Duncan Smith's claims, therefore, were not only politically problematic but were also dismissed by the researcher on whose work he claimed to base them. One would have hoped that Duncan Smith would have withdrawn. However, Duncan Smith actually
denied he had misrepresented Dr Perry's work, whom he acknowledged as the source of his claims about brain development.

He said the focus of his policy work was on early intervention in the crucial early years of childhood, and his references to brain size related to "absolute extreme neglect and abuse".

"I haven't misrepresented his findings. I don't talk about every single child," he said. "The brain size is an example of what happens at the extreme end of that neglect and abuse, which is something I know that he has written about."

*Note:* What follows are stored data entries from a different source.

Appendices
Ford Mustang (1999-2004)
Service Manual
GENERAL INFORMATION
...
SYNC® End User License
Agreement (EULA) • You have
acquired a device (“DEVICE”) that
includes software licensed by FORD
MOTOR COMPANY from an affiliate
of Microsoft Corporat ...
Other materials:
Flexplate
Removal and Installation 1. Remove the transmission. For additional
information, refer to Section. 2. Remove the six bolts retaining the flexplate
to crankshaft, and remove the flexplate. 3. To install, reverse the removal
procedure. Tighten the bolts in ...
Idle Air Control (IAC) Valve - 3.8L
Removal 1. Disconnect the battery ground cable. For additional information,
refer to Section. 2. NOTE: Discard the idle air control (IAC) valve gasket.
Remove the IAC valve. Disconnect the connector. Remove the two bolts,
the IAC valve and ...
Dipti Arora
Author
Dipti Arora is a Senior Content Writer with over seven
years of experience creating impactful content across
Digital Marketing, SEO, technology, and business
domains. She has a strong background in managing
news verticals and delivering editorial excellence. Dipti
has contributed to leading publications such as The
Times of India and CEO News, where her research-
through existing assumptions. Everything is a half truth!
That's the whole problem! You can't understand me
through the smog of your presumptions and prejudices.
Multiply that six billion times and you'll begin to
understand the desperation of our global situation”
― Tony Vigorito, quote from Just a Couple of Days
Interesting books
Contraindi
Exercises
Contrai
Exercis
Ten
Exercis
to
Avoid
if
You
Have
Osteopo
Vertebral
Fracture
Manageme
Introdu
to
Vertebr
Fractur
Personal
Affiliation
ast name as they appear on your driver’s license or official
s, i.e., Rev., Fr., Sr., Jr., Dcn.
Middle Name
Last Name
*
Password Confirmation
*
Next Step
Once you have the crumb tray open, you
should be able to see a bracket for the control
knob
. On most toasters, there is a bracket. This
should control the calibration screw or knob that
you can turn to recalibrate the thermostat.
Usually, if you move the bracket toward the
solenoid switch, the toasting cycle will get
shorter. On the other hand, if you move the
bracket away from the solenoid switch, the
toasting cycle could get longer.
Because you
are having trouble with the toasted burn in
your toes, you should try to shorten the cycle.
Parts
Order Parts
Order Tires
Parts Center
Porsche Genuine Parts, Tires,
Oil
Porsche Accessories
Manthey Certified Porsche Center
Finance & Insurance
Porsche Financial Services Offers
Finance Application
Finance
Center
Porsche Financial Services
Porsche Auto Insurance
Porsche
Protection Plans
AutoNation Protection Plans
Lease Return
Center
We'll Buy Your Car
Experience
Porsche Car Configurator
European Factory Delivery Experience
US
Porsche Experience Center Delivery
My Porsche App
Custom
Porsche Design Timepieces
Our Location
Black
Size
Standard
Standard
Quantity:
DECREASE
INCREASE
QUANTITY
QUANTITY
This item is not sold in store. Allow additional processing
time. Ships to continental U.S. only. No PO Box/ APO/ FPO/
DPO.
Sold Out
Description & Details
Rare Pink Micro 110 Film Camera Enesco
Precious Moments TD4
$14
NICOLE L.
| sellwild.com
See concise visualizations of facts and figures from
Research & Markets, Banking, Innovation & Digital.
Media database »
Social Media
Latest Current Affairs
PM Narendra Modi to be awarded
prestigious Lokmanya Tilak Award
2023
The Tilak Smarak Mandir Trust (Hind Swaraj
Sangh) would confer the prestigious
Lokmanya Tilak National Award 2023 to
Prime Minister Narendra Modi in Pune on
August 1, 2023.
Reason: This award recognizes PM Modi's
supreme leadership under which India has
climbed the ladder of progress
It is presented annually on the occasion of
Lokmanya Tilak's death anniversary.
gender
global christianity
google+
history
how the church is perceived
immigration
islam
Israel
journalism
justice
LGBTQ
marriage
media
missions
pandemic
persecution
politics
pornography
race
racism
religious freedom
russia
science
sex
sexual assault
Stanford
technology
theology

This case study illustrates a number of the unfortunate ways in which research can be used. Duncan Smith made politically problematic and overly deterministic claims - which he backed up with a misrepresentation of neuroscientific research.

There was no need for Duncan Smith to draw on and misrepresent neuroscience in order to argue against abusing and neglecting children - there is widespread agreement in Britain that this is bad and damaging (and one could also, for example, look at psychological research on abuse and neglect - even if nothing were to show up on brain scans). However, Duncan Smith used a misrepresentation of neuroscientific research in order to make particular political and moral claims. It is unfortunate that a senior politician in a major political party feels the need to speak out against mothers (not fathers?!) who have more than one partner: there is no good reason to think that non-conventional family structures are in any way inherently harmful, and if someone becomes a single parent while their baby is young then it seems rather harsh to expect them to have only one partner over the next 18 years. However, if one were to want to argue that this is immoral then this should be done on moral grounds instead of trying to lean on the authority attributed to neuroscience.

It was good to see that both Perry and the Guardian challenged Duncan Smith's claims. Hopefully, during and after this election campaign it will become increasingly hard for politicians to misuse and misrepresent research.